Karen frowned. ‘What do you mean?’

‘My wife. Took both the kids. My boys. Seven and nine now. Said they deserved better.’

And while her godfather was clearly feeling sorry for himself, it was his boys that Karen’s heart went out to. She knew only too well what it was to lose a father. And after the revelations of the past half hour, her guilt and regret had been replaced by an anger that filled her up, very nearly consuming her. But she was used to containing her emotions, and there was no outward sign of the internal fury that was firing her impossible desire for revenge. Her father might have taken his own life, but he had been driven to it. Someone had to pay. ‘You said you had something for me.’

‘Oh, yes...’ He rounded the car and lifted the tailgate, then reached inside and drew out a shoebox. Literally a shoebox — it had a Clarks logo on the side of it. Its lid was held shut by string wrapped length and widthwise and tied in a knot on top. It was rough, frayed string, and the knot looked impossibly tight. The green colour of the box had faded, as if it might have been sitting somewhere in sunlight for a long time. He thrust it at her. ‘Here. It’s for you and your mum.’

Karen took it, holding it slightly away from her, as if it might be contaminated. ‘What is it?’

‘They never did give your dad time to clear out the things from the drawers in his office. Not that there was much in the way of personal stuff, anyway. So I did it for him. And then forgot to give it to him. It’s been sitting in the house all this time.’

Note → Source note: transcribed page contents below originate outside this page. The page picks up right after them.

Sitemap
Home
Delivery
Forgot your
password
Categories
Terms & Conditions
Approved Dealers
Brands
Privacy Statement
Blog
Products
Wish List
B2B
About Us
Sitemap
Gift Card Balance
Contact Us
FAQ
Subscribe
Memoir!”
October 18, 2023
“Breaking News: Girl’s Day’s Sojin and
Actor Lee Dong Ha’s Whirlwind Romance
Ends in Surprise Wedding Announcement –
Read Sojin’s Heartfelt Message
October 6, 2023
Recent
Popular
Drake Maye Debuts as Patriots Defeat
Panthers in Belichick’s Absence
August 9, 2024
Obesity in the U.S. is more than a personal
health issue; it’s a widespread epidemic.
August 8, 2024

And suddenly Karen wrapped her arms around it and pulled it close. It was as though she was holding a little piece of her father in them. There was enormous comfort in it, and she found herself both excited and scared by the prospect of opening it. Excited because she knew it would be a voyage of discovery, however brief, and that it would put her in direct contact with her dad again, in a way she hadn’t felt since her mother had given his clothes away to charity. Scared, because maybe it wouldn’t be enough, and she didn’t want to be disappointed. She saw her godfather lift his eyes from the box and glance each way along the street.

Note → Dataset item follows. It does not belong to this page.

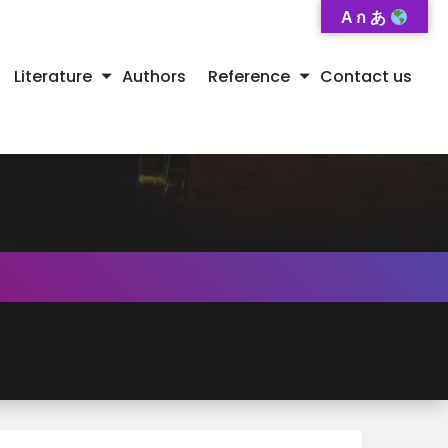
A ก あ
Literature
Authors
Reference
Contact us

‘And something else.’ He reached into an inside pocket of his coat and pulled out a long white envelope. He held it in his left hand and ran the fingers of his right gently over it, and Karen could see her name written on it in the bold, clear handwriting of her father. But Chris didn’t give it to her immediately, as if reluctant to part with it. ‘He gave me this just a couple of days before he went missing.’ He sighed deeply. ‘I should have seen it, I should have known. But at the time, and even now, I couldn’t conceive of your dad as being a man who would take his own life.’

She wanted to snatch it away from him. It had her name on it. It was hers. ‘What’s in it?’

‘I don’t know. He gave it to me sealed, and made me promise to keep it safe, and only give it to you when you had turned eighteen.’ He expelled air in frustration with himself. ‘I can see now why he gave me it. But at the time, I really didn’t understand.’

‘I’m not eighteen yet,’ Karen said.

‘I know.’ He looked at the envelope again. ‘But, after you came to the Geddes the other day, I knew I had to give it to you. What was the point of waiting? Seventeen, eighteen. What difference does it make now? It’s something he wanted you to have.’ Almost reluctantly he held it out to her, as if he were giving away the last piece of his friend, saying a final, belated farewell to the man he had loved, too.